SAĞLIKLI KEMİKLER İÇİN HAREKET ŞART
Daha sağlıklı eklemleriniz olsun istiyorsanız, yapmanız gereken ilk ve en önemli şey, hareket etmektir. Eklem rahatsızlıkları yaşayanların birçoğu şiddetlenebilen ağrılardan kaçınmak için hareketsiz kalmayı tercih ediyorlar. Oysa bu çok yanlış! Özellikle kireçlenme gibi (genelde ileri yaş) hastalığı olanlar, yaygın toplumsal inançlar gereği hareket etmeme yoluna giderler. Bu konuda araştırmalar yapan bilim adamları bu inanışın bir hurafeden öteye gitmediğini ispat ettiler! Yapılan araştırmaların sonuçlarına göre, kireçlenme problemi yaşayanlar ya da önceki yaşamlarında spor yapmış olanlar, yapmayanlara oranla daha sağlıklı eklemlere sahipler! Aktivite kasları da güçlendirdiğinden, eklem yapısına fayda sağlar.
EKLEMLERİNİZİ ZORLAMAYIN
Özelikle kas ve iskelet sistemini ilgilendiren rahatsızlığı olanlar, spor yaparken mutlaka bir uzmana başvurmalı, hatta mümkünse uzman eşliğinde spor yapmalılar. Zorlayıcı hareketleri yapmak ve tekrar etmek, mevcut rahatsızlığın ilerlemesine de sebep olabilir. Hızlı dönüşler, bükülmeler ya da ani refleksler, kaçınılması gereken hareketler arasında sayılabilir. Sağlıklı bir yaşamın devamı, sahip olduklarınızı korumaktan geçer.
AKILLI BESLENİN
Birçok sağlık probleminin temelinde yanlış beslenme alışkanlığı yatar. Sağlıklı bir kas ve iskelet sistemi için; kemik, kas ve kıkırdak dokunuzu besleyen yiyecekler tüketmeniz gerekir. Bunların başında yeşil yapraklı sebzeler, kabak, zeytinyağı, narenciye ve hindi eti gelir!

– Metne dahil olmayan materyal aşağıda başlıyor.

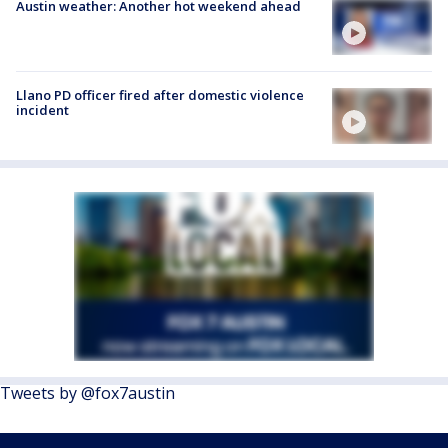
Austin weather: Another hot weekend ahead
Llano PD officer fired after domestic violence
incident
Tweets by @fox7austin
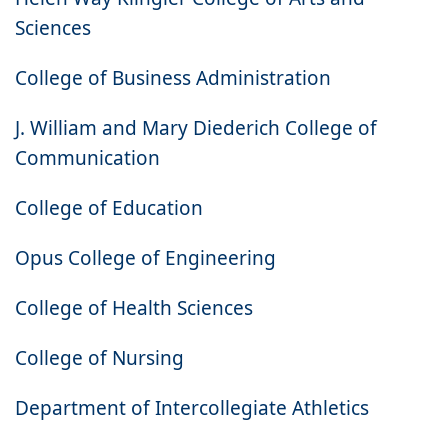
Sciences
College of Business Administration
J. William and Mary Diederich College of
Communication
College of Education
Opus College of Engineering
College of Health Sciences
College of Nursing
Department of Intercollegiate Athletics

Yeşil yapraklı sebzelerde bulunan C, K, A vitaminleri, demir, kalsiyum ve magnezyum gibi maddeler eklemlerinizi güçlendirmek için son derece faydalıdır. Hindi eti, kültürümüzde çok tercih edilmese de kıkırdak ve kas yapısını tamir edici etkiye sahip olan yağsız proteinler içerir. Benzer sıkıntıları olan hastalar diyet listelerine mutlaka hindi eti eklemeliler.
KİLONUZA ÇOK DİKKAT EDİN
Kas ve iskelet sistemi, vücudun taşıyıcı kolonları gibidir. Bu sebeple taşımak zorunda oldukları ağırlık, yıpranmaları açısından ciddi önem arz eder. Eklem rahatsızlıkları olanların özellikle fazla kiloları varsa yapmaları gereken ilk şey kilo vermektir! Kilo kaybının ardından yüklendiği ağırlığı azalan sistem, doğal hareketlerini çok daha kolay yapacaktır. Fazla olan her bir kilo, karşılığı olandan çok daha fazla yük ve stres oluşturarak eklemlerinize baskı yapar. Bu da çok daha fazla ağrı hissetmenize sebep olur. Ağrılar, yaşam kalitesini olumsuz etkileyenlerin başında gelir. Günlük rutinler bile ağrı varken yapılamazlar. Aksayan yapılacaklar listesindeki eksikler, mutsuz bir hayat demektir.